Is Deception Ever Needed?
Although it seems that all agree that learners must be adequately equipped with the communication and relational skills necessary to successfully navigate difficult interpersonal or hierarchical situations in the clinical environment, experts differ with respect to what is needed in simulation to accomplish this. Advocates of deception believe that a high level of emotional and psychological authenticity is needed to achieve these learning objectives and propose that this authenticity can be difficult to generate without using deception of some sort. Those concerned about deception, however, suggest that this high degree of emotional authenticity may not be as necessary for learning as advocates believe and further propose that the learning objectives in question can be effectively taught with either no deception at all or with a mitigated form of deception in which participants are forewarned that deception will occur.

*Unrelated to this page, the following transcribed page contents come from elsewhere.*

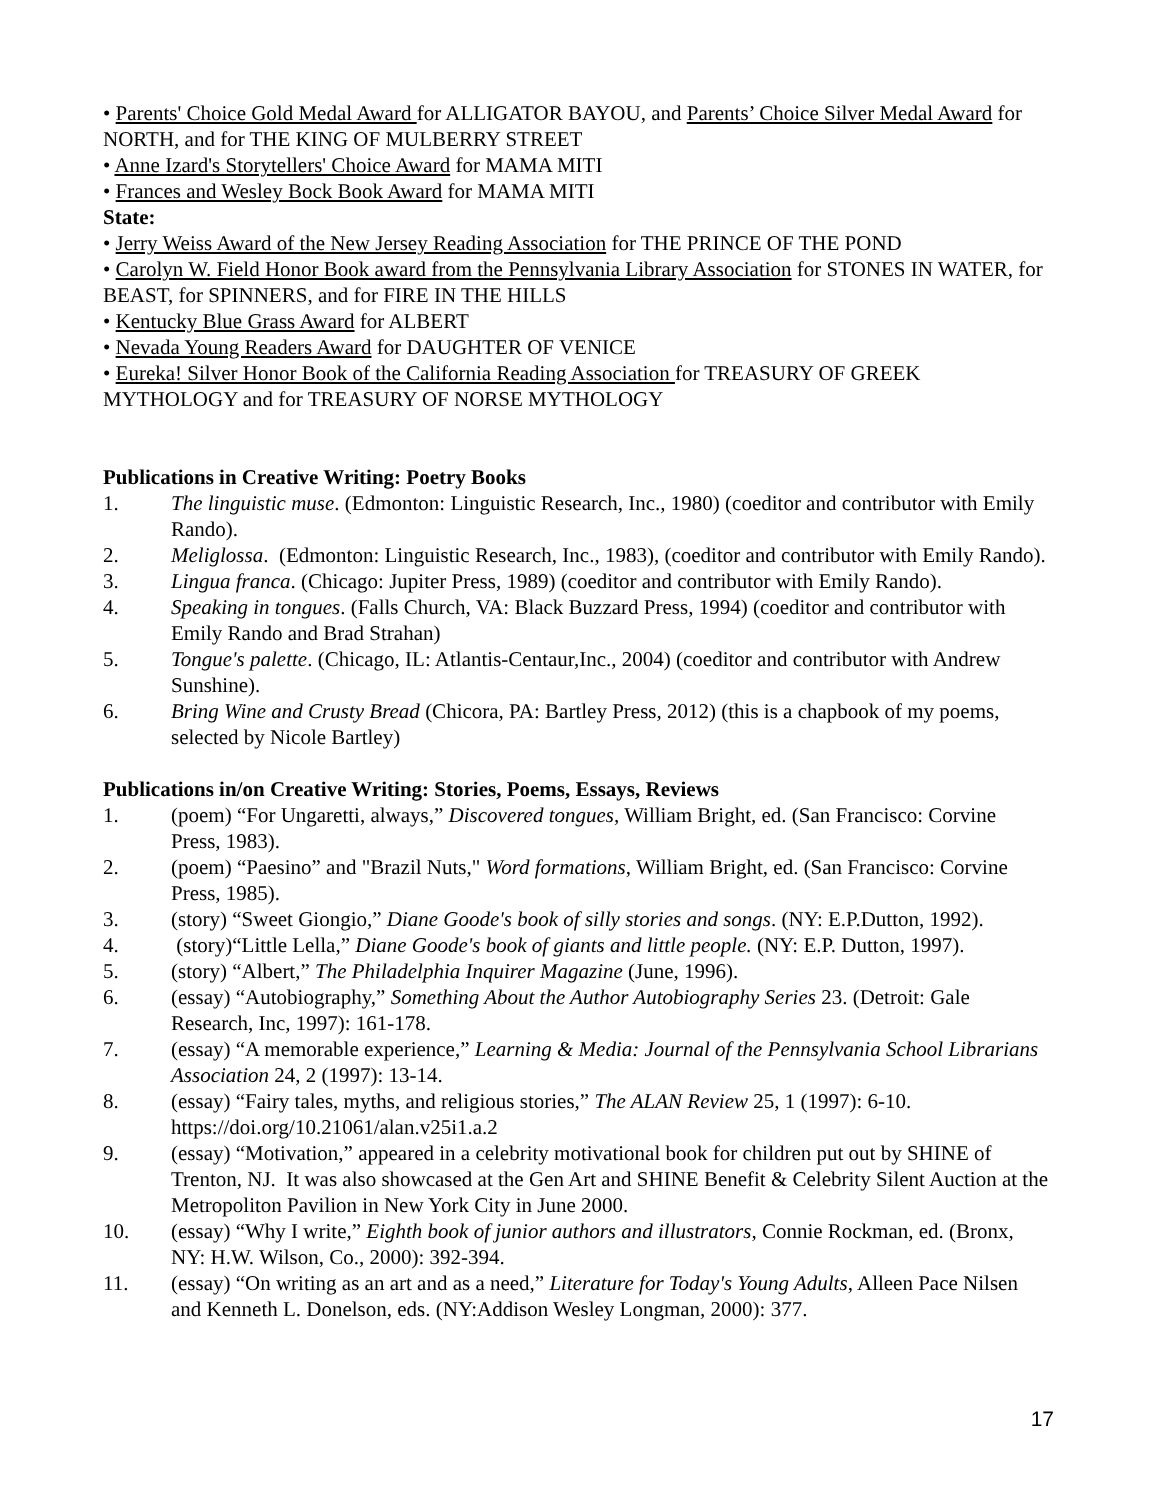• Parents' Choice Gold Medal Award for ALLIGATOR BAYOU, and Parents’ Choice Silver Medal Award for NORTH, and for THE KING OF MULBERRY STREET
• Anne Izard's Storytellers' Choice Award for MAMA MITI
• Frances and Wesley Bock Book Award for MAMA MITI
State:
• Jerry Weiss Award of the New Jersey Reading Association for THE PRINCE OF THE POND
• Carolyn W. Field Honor Book award from the Pennsylvania Library Association for STONES IN WATER, for BEAST, for SPINNERS, and for FIRE IN THE HILLS
• Kentucky Blue Grass Award for ALBERT
• Nevada Young Readers Award for DAUGHTER OF VENICE
• Eureka! Silver Honor Book of the California Reading Association for TREASURY OF GREEK MYTHOLOGY and for TREASURY OF NORSE MYTHOLOGY
Publications in Creative Writing: Poetry Books
1. The linguistic muse. (Edmonton: Linguistic Research, Inc., 1980) (coeditor and contributor with Emily Rando).
2. Meliglossa. (Edmonton: Linguistic Research, Inc., 1983), (coeditor and contributor with Emily Rando).
3. Lingua franca. (Chicago: Jupiter Press, 1989) (coeditor and contributor with Emily Rando).
4. Speaking in tongues. (Falls Church, VA: Black Buzzard Press, 1994) (coeditor and contributor with Emily Rando and Brad Strahan)
5. Tongue's palette. (Chicago, IL: Atlantis-Centaur,Inc., 2004) (coeditor and contributor with Andrew Sunshine).
6. Bring Wine and Crusty Bread (Chicora, PA: Bartley Press, 2012) (this is a chapbook of my poems, selected by Nicole Bartley)
Publications in/on Creative Writing: Stories, Poems, Essays, Reviews
1. (poem) “For Ungaretti, always,” Discovered tongues, William Bright, ed. (San Francisco: Corvine Press, 1983).
2. (poem) “Paesino” and "Brazil Nuts," Word formations, William Bright, ed. (San Francisco: Corvine Press, 1985).
3. (story) “Sweet Giongio,” Diane Goode's book of silly stories and songs. (NY: E.P.Dutton, 1992).
4. (story)“Little Lella,” Diane Goode's book of giants and little people. (NY: E.P. Dutton, 1997).
5. (story) “Albert,” The Philadelphia Inquirer Magazine (June, 1996).
6. (essay) “Autobiography,” Something About the Author Autobiography Series 23. (Detroit: Gale Research, Inc, 1997): 161-178.
7. (essay) “A memorable experience,” Learning & Media: Journal of the Pennsylvania School Librarians Association 24, 2 (1997): 13-14.
8. (essay) “Fairy tales, myths, and religious stories,” The ALAN Review 25, 1 (1997): 6-10. https://doi.org/10.21061/alan.v25i1.a.2
9. (essay) “Motivation,” appeared in a celebrity motivational book for children put out by SHINE of Trenton, NJ. It was also showcased at the Gen Art and SHINE Benefit & Celebrity Silent Auction at the Metropoliton Pavilion in New York City in June 2000.
10. (essay) “Why I write,” Eighth book of junior authors and illustrators, Connie Rockman, ed. (Bronx, NY: H.W. Wilson, Co., 2000): 392-394.
11. (essay) “On writing as an art and as a need,” Literature for Today's Young Adults, Alleen Pace Nilsen and Kenneth L. Donelson, eds. (NY:Addison Wesley Longman, 2000): 377.
17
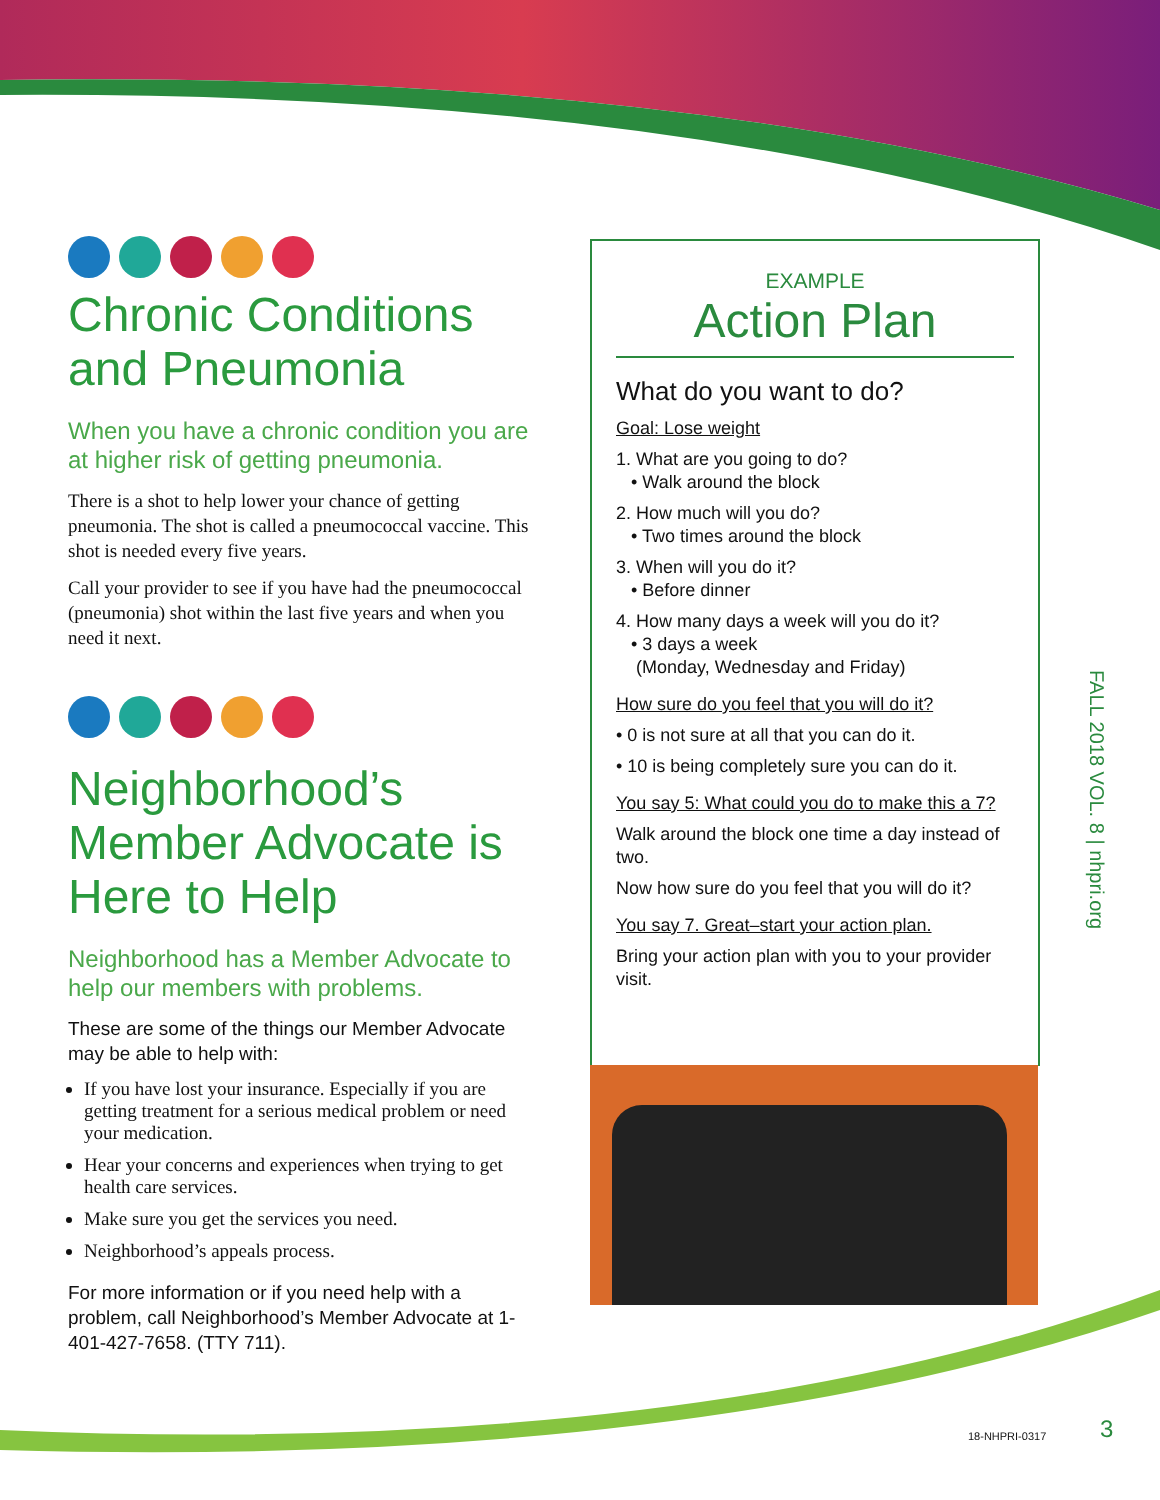Chronic Conditions and Pneumonia
When you have a chronic condition you are at higher risk of getting pneumonia.
There is a shot to help lower your chance of getting pneumonia. The shot is called a pneumococcal vaccine. This shot is needed every five years.
Call your provider to see if you have had the pneumococcal (pneumonia) shot within the last five years and when you need it next.
Neighborhood’s Member Advocate is Here to Help
Neighborhood has a Member Advocate to help our members with problems.
These are some of the things our Member Advocate may be able to help with:
If you have lost your insurance. Especially if you are getting treatment for a serious medical problem or need your medication.
Hear your concerns and experiences when trying to get health care services.
Make sure you get the services you need.
Neighborhood’s appeals process.
For more information or if you need help with a problem, call Neighborhood’s Member Advocate at 1-401-427-7658. (TTY 711).
EXAMPLE
Action Plan
What do you want to do?
Goal: Lose weight
1. What are you going to do?
• Walk around the block
2. How much will you do?
• Two times around the block
3. When will you do it?
• Before dinner
4. How many days a week will you do it?
• 3 days a week
(Monday, Wednesday and Friday)
How sure do you feel that you will do it?
• 0 is not sure at all that you can do it.
• 10 is being completely sure you can do it.
You say 5: What could you do to make this a 7?
Walk around the block one time a day instead of two.
Now how sure do you feel that you will do it?
You say 7. Great–start your action plan.
Bring your action plan with you to your provider visit.
FALL 2018 VOL. 8 | nhpri.org
18-NHPRI-0317 3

Reaching a solution will require a systematic investigation of the cognitive and emotional differences among participants who have experienced simulations containing different types and degrees of deception.
To address this, we propose a “multiarmed” study in which learners experience a variety of simulations of equivalent clinical and communication/relational challenges but containing varying degrees of deception both with and without mitigation. Table 3 outlines the types of deception that could be assessed and the possible mitigating techniques. By comparing learner performance in effectively addressing the clinical and interpersonal issues portrayed before and after each session, much light could be shed on how much emotional activation is needed to best facilitate learning. Structured interviews to assess the emotional state of learners before and after each session could also help delineate the emotional issues triggered by each type of approach and the best ways to debrief problems that may arise.
As the field of simulation grows and matures, ethically challenging issues such as the use of deception will continue to arise.38 At present, considerable controversy still exists as to the place of deception in simulation, and concerns exist among some experts that the possibility of negative psychological and ethical repercussions from deceptive techniques may be underappreciated by the larger simulation community. We offer this framework as a step toward approaching these psychological and pedagogical issues. It is incumbent upon the simulation community to carefully examine the issues surrounding deception and to conduct scholarship that allows us to navigate these waters in an evidence-based manner.